Quality of life is down whilst prices just keep rising regardless. Do these people have a right to live here? YES. Do I have a right to forever preserve my old town? NO. I'm just saying NIMBYism isn't some roadblock standing in the way of an actual solution.

Yup. Essentially, housing is an in-elastic demand, and livable land is a finite resource, further exacerbated by the realities of emigration. Combined with extreme wealth inequality, it brings us to this type of dystopia - https://ssir.org/articles/entry/tackling_the_housing_crisis_...
I agree that livable land is finite, but far from scarce. The US has an enormous supply of livable land, it's just that everybody clusters into hot zones. It's obviously not easy to break that pattern, but I consider it the only real solution.
Yeah, the US is at a point where there is a lot of built environment that is underutilized because job opportunities are concentrated in other places, never mind the large amount of land that can readily be developed.
What do you mean "obviously reductive"? Why wouldn't it work?
He's just wrong - in cities that have more building (Austin TX for example) the housing is more affordable.

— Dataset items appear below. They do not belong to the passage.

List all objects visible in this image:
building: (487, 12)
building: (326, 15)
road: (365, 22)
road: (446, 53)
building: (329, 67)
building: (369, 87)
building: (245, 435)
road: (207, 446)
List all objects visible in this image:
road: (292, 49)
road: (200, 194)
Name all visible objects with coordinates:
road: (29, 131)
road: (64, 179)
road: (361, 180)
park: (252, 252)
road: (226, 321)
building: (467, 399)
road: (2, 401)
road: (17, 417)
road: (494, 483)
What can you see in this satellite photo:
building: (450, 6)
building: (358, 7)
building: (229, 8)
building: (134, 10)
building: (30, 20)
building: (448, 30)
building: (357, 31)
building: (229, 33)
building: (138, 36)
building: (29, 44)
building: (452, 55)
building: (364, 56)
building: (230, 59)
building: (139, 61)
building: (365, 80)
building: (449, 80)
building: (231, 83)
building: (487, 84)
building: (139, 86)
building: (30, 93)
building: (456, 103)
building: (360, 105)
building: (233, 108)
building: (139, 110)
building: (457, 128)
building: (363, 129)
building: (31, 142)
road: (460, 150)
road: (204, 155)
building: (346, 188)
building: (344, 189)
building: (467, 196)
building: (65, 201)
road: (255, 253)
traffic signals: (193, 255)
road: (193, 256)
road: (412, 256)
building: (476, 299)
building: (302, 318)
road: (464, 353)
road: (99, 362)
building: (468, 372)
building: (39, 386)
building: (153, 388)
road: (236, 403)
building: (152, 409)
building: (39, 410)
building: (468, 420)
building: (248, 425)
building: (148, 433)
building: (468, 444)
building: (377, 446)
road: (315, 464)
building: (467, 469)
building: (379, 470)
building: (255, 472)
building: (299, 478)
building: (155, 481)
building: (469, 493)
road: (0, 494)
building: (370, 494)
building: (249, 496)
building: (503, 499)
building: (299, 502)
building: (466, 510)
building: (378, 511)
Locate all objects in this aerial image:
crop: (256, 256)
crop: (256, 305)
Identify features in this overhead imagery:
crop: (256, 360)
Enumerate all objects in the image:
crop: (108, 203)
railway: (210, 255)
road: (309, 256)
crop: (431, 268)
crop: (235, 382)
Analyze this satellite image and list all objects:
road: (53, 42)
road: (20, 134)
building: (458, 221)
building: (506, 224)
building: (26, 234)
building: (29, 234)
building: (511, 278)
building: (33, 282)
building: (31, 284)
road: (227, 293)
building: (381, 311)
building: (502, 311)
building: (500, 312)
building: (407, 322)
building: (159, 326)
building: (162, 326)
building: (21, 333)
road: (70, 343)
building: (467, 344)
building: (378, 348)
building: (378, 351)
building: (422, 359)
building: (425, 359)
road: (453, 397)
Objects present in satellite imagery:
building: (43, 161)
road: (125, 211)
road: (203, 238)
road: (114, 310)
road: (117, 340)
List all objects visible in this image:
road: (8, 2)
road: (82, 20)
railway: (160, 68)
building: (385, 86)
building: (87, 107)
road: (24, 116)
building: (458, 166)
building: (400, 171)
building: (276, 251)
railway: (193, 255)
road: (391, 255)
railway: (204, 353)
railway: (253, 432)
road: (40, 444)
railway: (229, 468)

That doesn't mean 'cheap' if demand is also increasing, but it does cause prices to be lower relative to cities that restrict supply. This is just basic economics, people twist themselves in knots to come up with reasons why the obvious supply/demand is somehow not applicable in this case.

If you allow building in capitalist markets then increased supply will reduces prices as demand is met.

It's not a question of "would it work", the point is that real-estate prices are rising in dozens of countries, and thousands of cities. Zoning is a local issue. Assuming that the reason homes prices are out of control in Santiago, Chile and in Tel Aviv, Israel for the same reasons as in San Fransisco is, well, silly.